(Excerpts from a dataset)
---------------

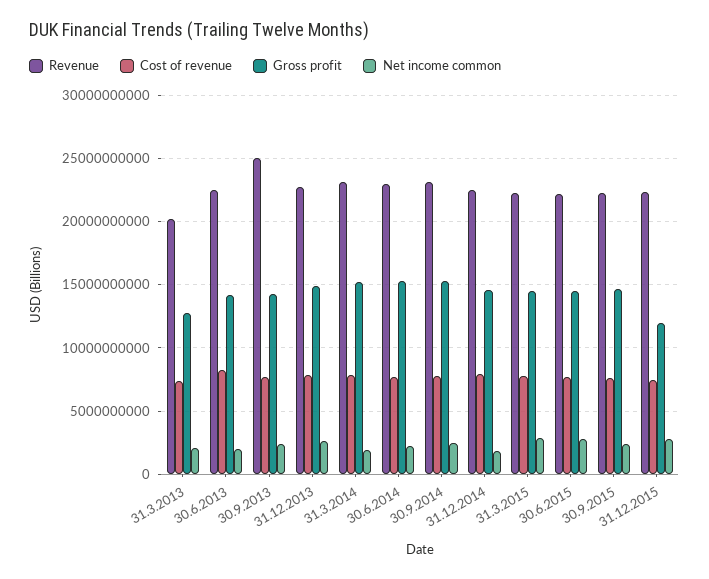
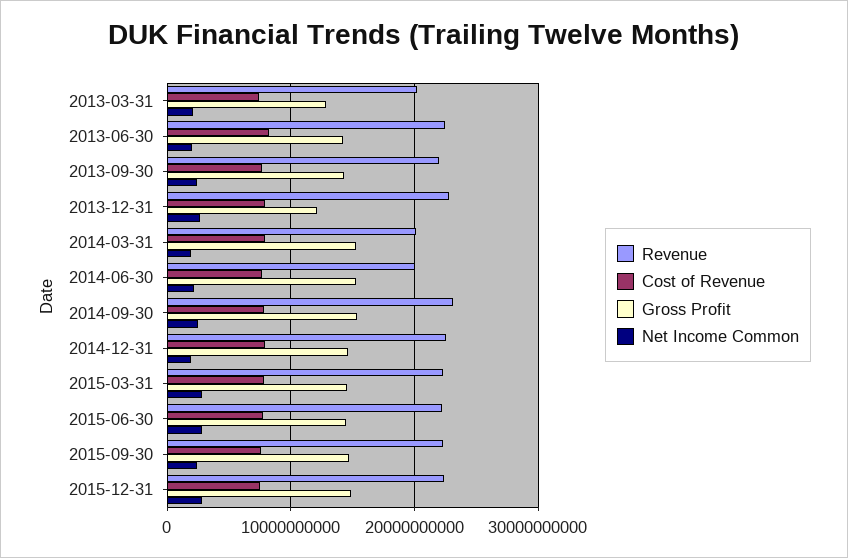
Revenue, 30.9.2013: 25000000000 -> 22000000000
Gross profit, 31.12.2013: 15000000000 -> 12000000000
Revenue, 31.3.2014: 23000000000 -> 20000000000
Revenue, 30.6.2014: 23000000000 -> 20000000000
Gross profit, 31.12.2015: 12000000000 -> 15000000000

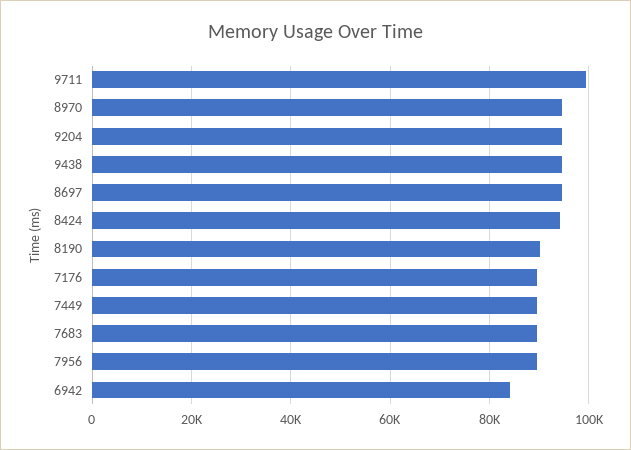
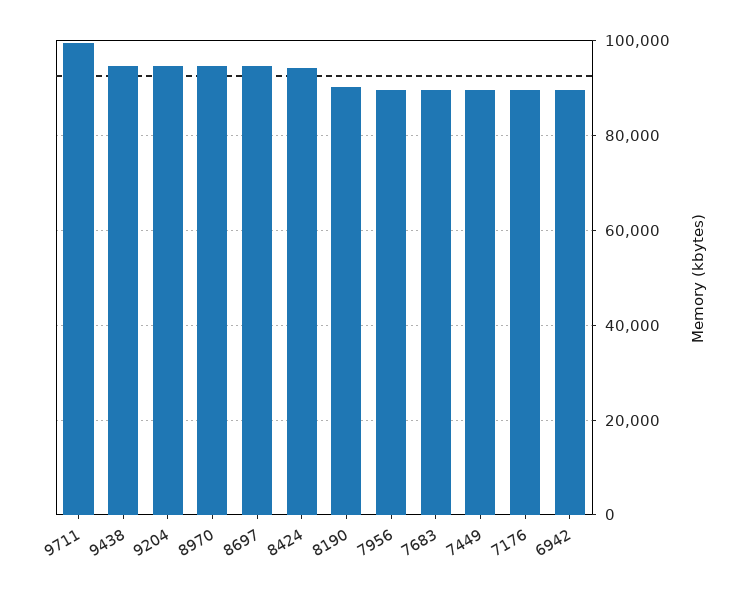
6942: 84000 -> 90000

---------------

What to produce: Your answer must be the lines from the one holding "Gross profit, 31.12.2015: 12000000000" through the final line of the records above, exactly as written and without any pictures.

Written response:
Gross profit, 31.12.2015: 12000000000 -> 15000000000

6942: 84000 -> 90000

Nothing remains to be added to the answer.